Secluded location by the sea.

It may have been the moment, last week, when I was nearing a complete breakdown due to the high volume of ear-piercing screeching, screaming and running through our house, or finding my wife mumbling and rocking back and forth, with a blank stare, alone in a corner, that prompted the idea for this post. I’m not sure.

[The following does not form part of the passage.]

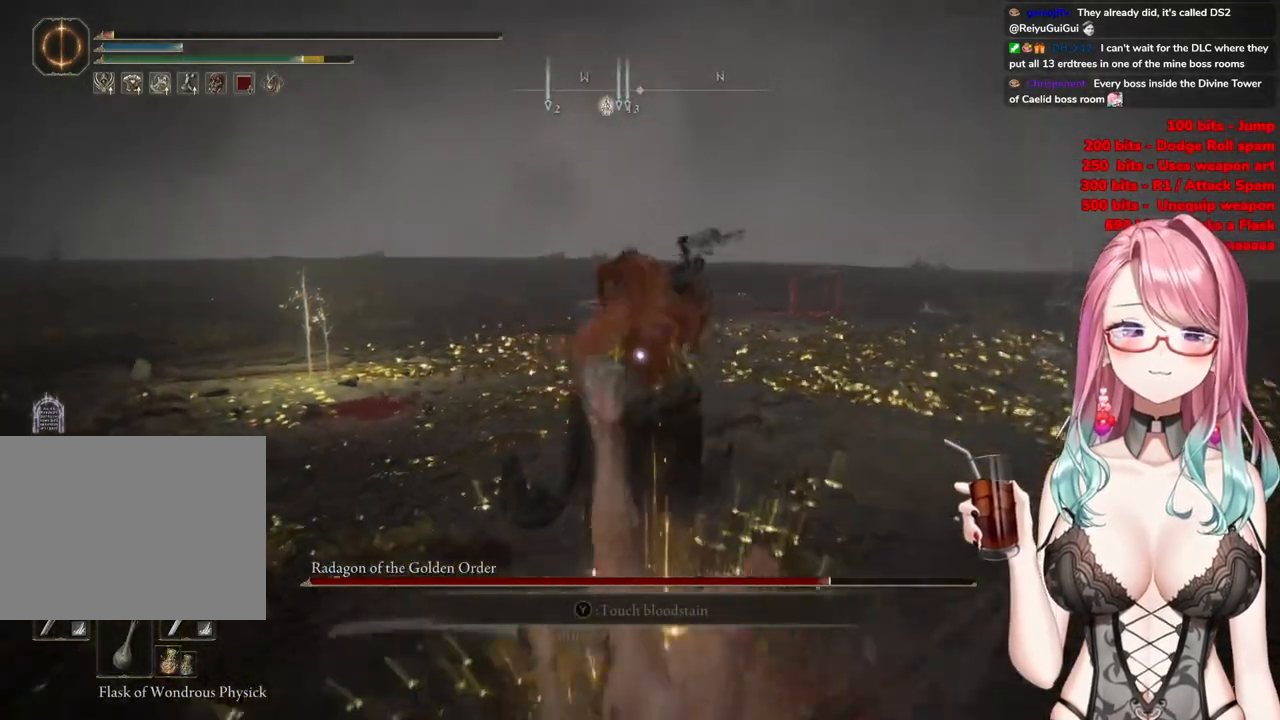
{"buttons": [], "left_stick": "down", "right_stick": "center", "events": [[183, "CIRCLE", "down"], [300, "CIRCLE", "up"]]}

Whatever it was (loud crashes through the house, someone waking us up every hour during the night, pee everywhere in the bathroom but the toilet bowl, no food in the pantry because our pre-teens have bottomless pits for stomachs, or the endless mountains of dirty laundry), I decided I would write down some of the glorious things my wife and I are going to do the day after our last kid leaves for college:

(In no particular order)

1. Sleep consecutive hours.

We actually were naive enough, eleven years ago, to believe the book we were reading that told us our children would sleep through the night after 3 months old. That is a lie from the bowels of hell folks! My wife and I are at least a decade behind on sleep. And, much like the national deficit, we aren’t catching up anytime soon. We have decided that we are not really looking for a full-nights sleep anymore…. we’d just like to sleep a few consecutive hours!

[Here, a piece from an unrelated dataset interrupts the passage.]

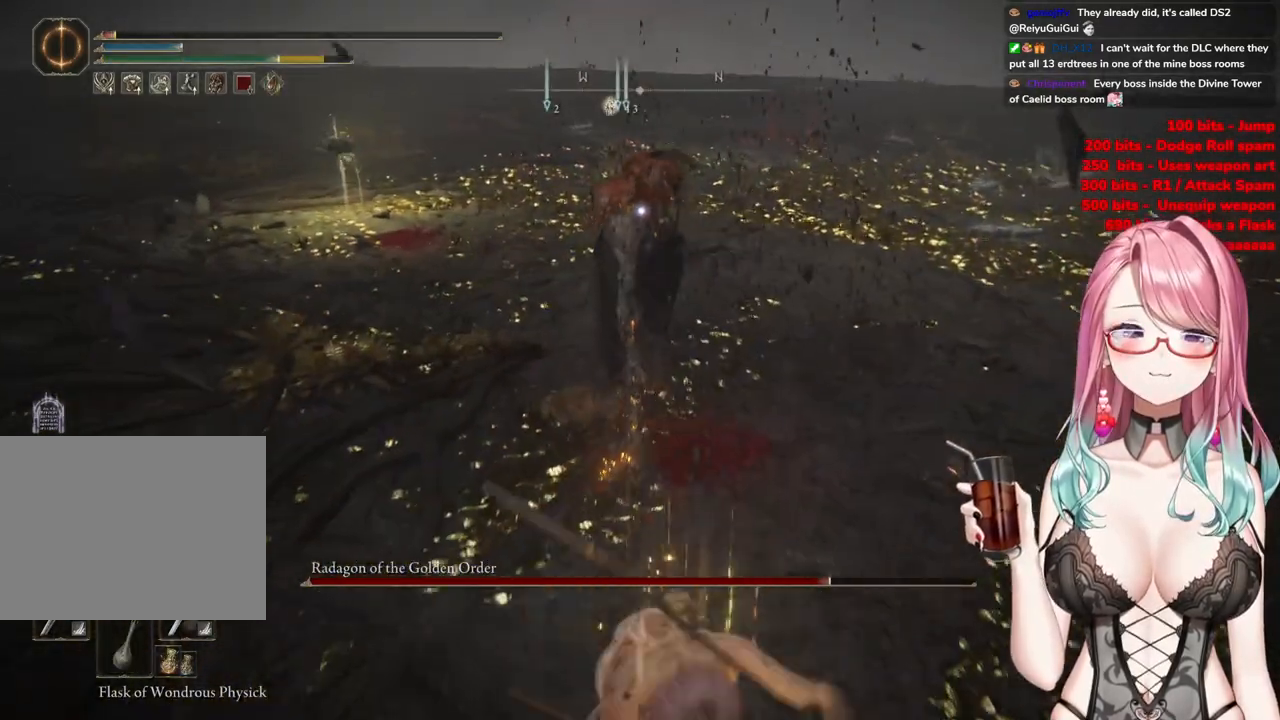
{"buttons": ["SQUARE"], "left_stick": "down", "right_stick": "center", "events": [[367, "SQUARE", "down"], [451, "SQUARE", "up"], [501, "SQUARE", "down"]]}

2. Repaint the bathroom walls around the toilet. 

Why? you ask. Lets just say that since we’ve had boys we’ve spent more time cleaning the floor around the toilet and the walls behind the toilet than the toilet itself. Ready, aim, fire is not a concept that is understood by any of them. Most of the time its, fire, fire, fire even if their pants are still on. Heck, we might as well rip out all of the drywall and start over.

3. Have a full-length conversation with one another. 

Have you ever heard someone speak in fragments through a microphone with a dying battery or over a radio because of bad frequency? That’s what most of my conversations with my wife sound like anymore. Except, the interference comes from pint-sized darlings that have to tell us in that precise moment (an inch from our face) that that they are done with their dinner or (for the gazillionth time) they have to use the potty.

4. Drive somewhere.

We don’t even care where. Just somewhere. Because we’ll be able to. And the biggest reason we will just drive somewhere is that it will be the two of us. That’s it! Nobody else. And the biggest thing we will have to worry about is whether or not we turned all the lights in the house off, walked the dog, and locked the door behind us.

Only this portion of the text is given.